- Exercise requirements: Extract the text from all of the rows below, copying every line word for word. Leave out the bracketed picture markers.
++++++++++
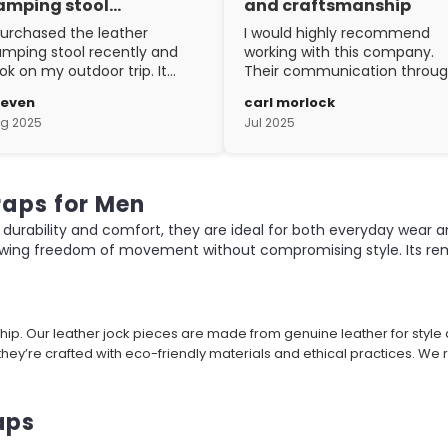
amping stool…
and craftsmanship
purchased the leather
I would highly recommend
mping stool recently and
working with this company.
ok on my outdoor trip. It
Their communication throu
ent above and beyond my
the process is top notch and
teven
carl morlock
pectations. The
the craftsmanship is fantasti
g 2025
Jul 2025
aftsmanship is excellent.
raps for Men
durability and comfort, they are ideal for both everyday wear a
owing freedom of movement without compromising style. Its remo
hip. Our leather jock pieces are made from genuine leather for styl
hey’re crafted with eco-friendly materials and ethical practices. We
aps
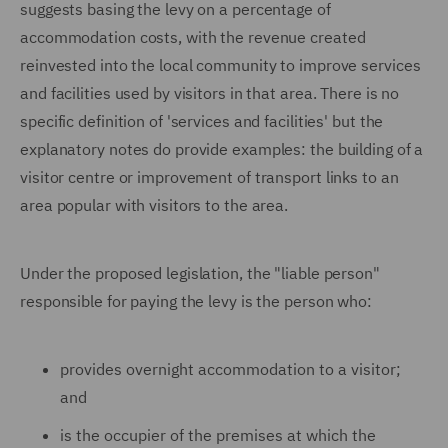
suggests basing the levy on a percentage of
accommodation costs, with the revenue created
reinvested into the local community to improve services
and facilities used by visitors in that area. There is no
specific definition of 'services and facilities' but the
explanatory notes do provide examples: the building of a
visitor centre or improvement of transport links to an
area popular with visitors to the area.
Under the proposed legislation, the "liable person"
responsible for paying the levy is the person who:
provides overnight accommodation to a visitor;
and
is the occupier of the premises at which the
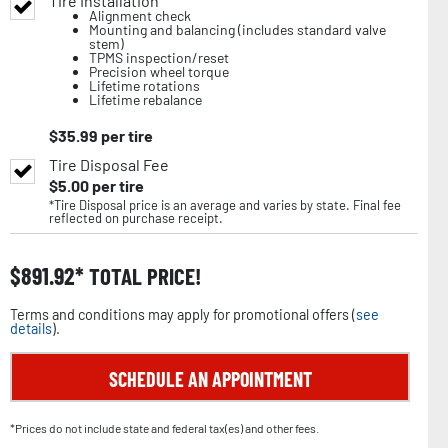
Tire Installation
Alignment check
Mounting and balancing (includes standard valve
stem)
TPMS inspection/reset
Precision wheel torque
Lifetime rotations
Lifetime rebalance
$
35.99
per tire
Tire Disposal Fee
$
5.00
per tire
*Tire Disposal price is an average and varies by state. Final fee
reflected on purchase receipt.
$
891.92
TOTAL PRICE!
Terms and conditions may apply for promotional offers (
see
details
).
SCHEDULE AN APPOINTMENT
*Prices do not include state and federal tax(es) and other fees.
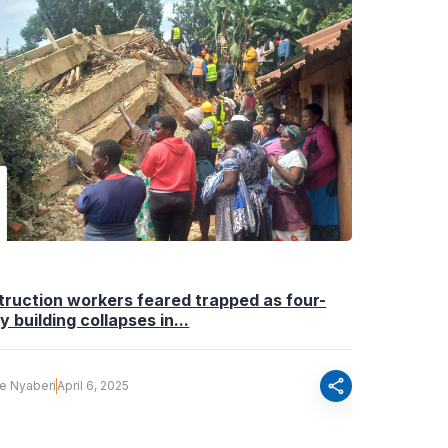
ruction workers feared trapped as four-
y building collapses in...
share
fe Nyaberi
April 6, 2025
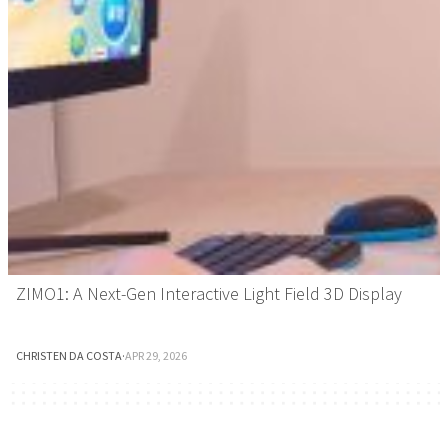
ZIMO1: A Next-Gen Interactive Light Field 3D Display
CHRISTEN DA COSTA
·
APR 29, 2026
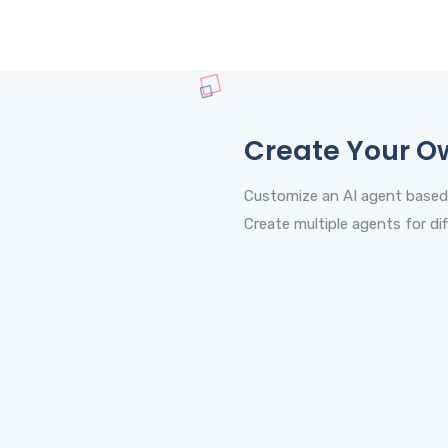
Create Your O
Customize an AI agent based
Create multiple agents for dif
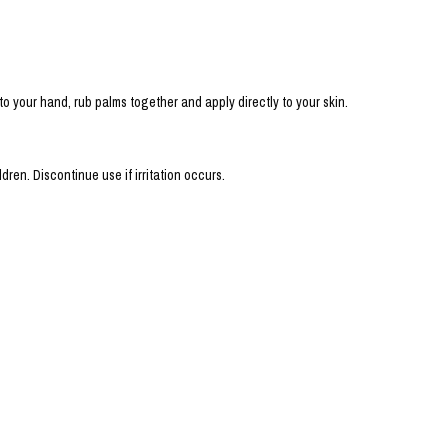
 your hand, rub palms together and apply directly to your skin.
dren. Discontinue use if irritation occurs.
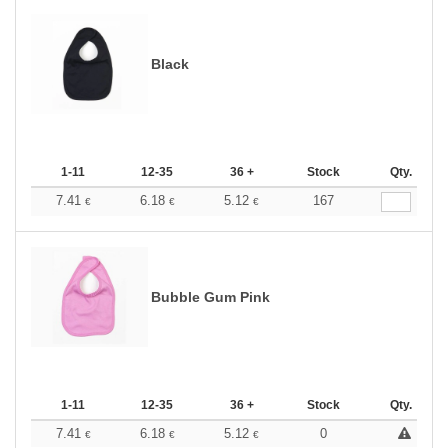
Black
1-11
12-35
36 +
Stock
Qty.
7.41
6.18
5.12
167
€
€
€
Bubble Gum Pink
1-11
12-35
36 +
Stock
Qty.
7.41
6.18
5.12
0
€
€
€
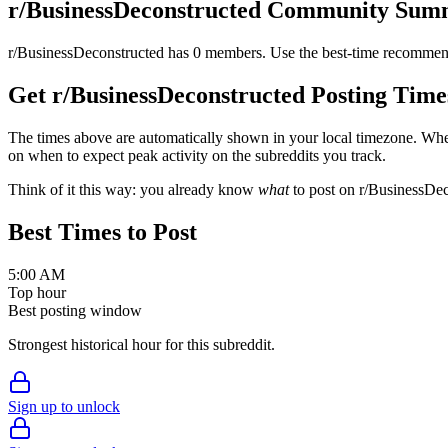
r/
BusinessDeconstructed
Community Sum
r/
BusinessDeconstructed
has
0
members. Use the best-time recommend
Get r/
BusinessDeconstructed
Posting Time
The times above are automatically shown in your local timezone. Wh
on when to expect peak activity on the subreddits you track.
Think of it this way: you already know
what
to post on r/
BusinessDec
Best Times to Post
5:00 AM
Top hour
Best posting window
Strongest historical hour for this subreddit.
Sign up to unlock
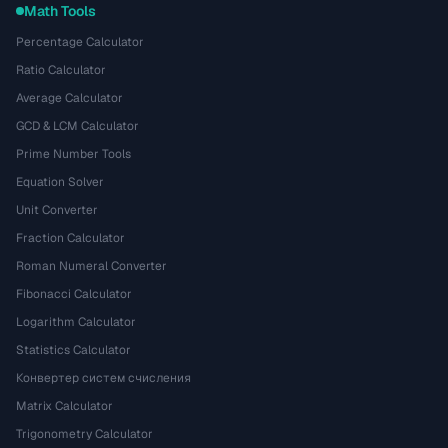
Math Tools
Percentage Calculator
Ratio Calculator
Average Calculator
GCD & LCM Calculator
Prime Number Tools
Equation Solver
Unit Converter
Fraction Calculator
Roman Numeral Converter
Fibonacci Calculator
Logarithm Calculator
Statistics Calculator
Конвертер систем счисления
Matrix Calculator
Trigonometry Calculator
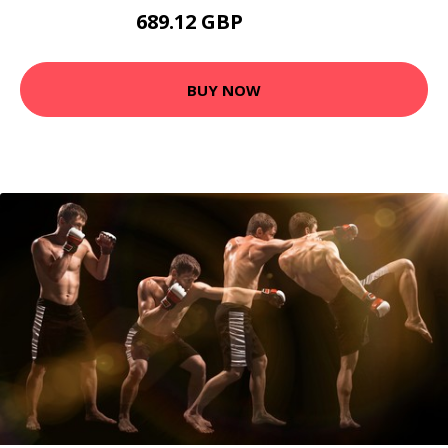
689.12 GBP
884.95 GBP
BUY NOW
++++++++++
- Answer section:
amping stool…
and craftsmanship
purchased the leather
I would highly recommend
mping stool recently and
working with this company.
ok on my outdoor trip. It
Their communication throu
ent above and beyond my
the process is top notch and
teven
carl morlock
pectations. The
the craftsmanship is fantasti
g 2025
Jul 2025
aftsmanship is excellent.
raps for Men
durability and comfort, they are ideal for both everyday wear a
owing freedom of movement without compromising style. Its remo
hip. Our leather jock pieces are made from genuine leather for styl
hey’re crafted with eco-friendly materials and ethical practices. We
aps
suggests basing the levy on a percentage of
accommodation costs, with the revenue created
reinvested into the local community to improve services
and facilities used by visitors in that area. There is no
specific definition of 'services and facilities' but the
explanatory notes do provide examples: the building of a
visitor centre or improvement of transport links to an
area popular with visitors to the area.
Under the proposed legislation, the "liable person"
responsible for paying the levy is the person who:
provides overnight accommodation to a visitor;
and
is the occupier of the premises at which the
Tire Installation
Alignment check
Mounting and balancing (includes standard valve
stem)
TPMS inspection/reset
Precision wheel torque
Lifetime rotations
Lifetime rebalance
$
35.99
per tire
Tire Disposal Fee
$
5.00
per tire
*Tire Disposal price is an average and varies by state. Final fee
reflected on purchase receipt.
$
891.92
TOTAL PRICE!
Terms and conditions may apply for promotional offers (
see
details
).
SCHEDULE AN APPOINTMENT
*Prices do not include state and federal tax(es) and other fees.
ruction workers feared trapped as four-
y building collapses in...
share
fe Nyaberi
April 6, 2025
ZIMO1: A Next-Gen Interactive Light Field 3D Display
CHRISTEN DA COSTA
·
APR 29, 2026
Create Your O
Customize an AI agent based
Create multiple agents for dif
 your hand, rub palms together and apply directly to your skin.
dren. Discontinue use if irritation occurs.
Black
1-11
12-35
36 +
Stock
Qty.
7.41
6.18
5.12
167
€
€
€
Bubble Gum Pink
1-11
12-35
36 +
Stock
Qty.
7.41
6.18
5.12
0
€
€
€
r/
BusinessDeconstructed
Community Sum
r/
BusinessDeconstructed
has
0
members. Use the best-time recommend
Get r/
BusinessDeconstructed
Posting Time
The times above are automatically shown in your local timezone. Wh
on when to expect peak activity on the subreddits you track.
Think of it this way: you already know
what
to post on r/
BusinessDec
Best Times to Post
5:00 AM
Top hour
Best posting window
Strongest historical hour for this subreddit.
Sign up to unlock
Math Tools
Percentage Calculator
Ratio Calculator
Average Calculator
GCD & LCM Calculator
Prime Number Tools
Equation Solver
Unit Converter
Fraction Calculator
Roman Numeral Converter
Fibonacci Calculator
Logarithm Calculator
Statistics Calculator
Конвертер систем счисления
Matrix Calculator
Trigonometry Calculator
689.12 GBP
884.95 GBP
BUY NOW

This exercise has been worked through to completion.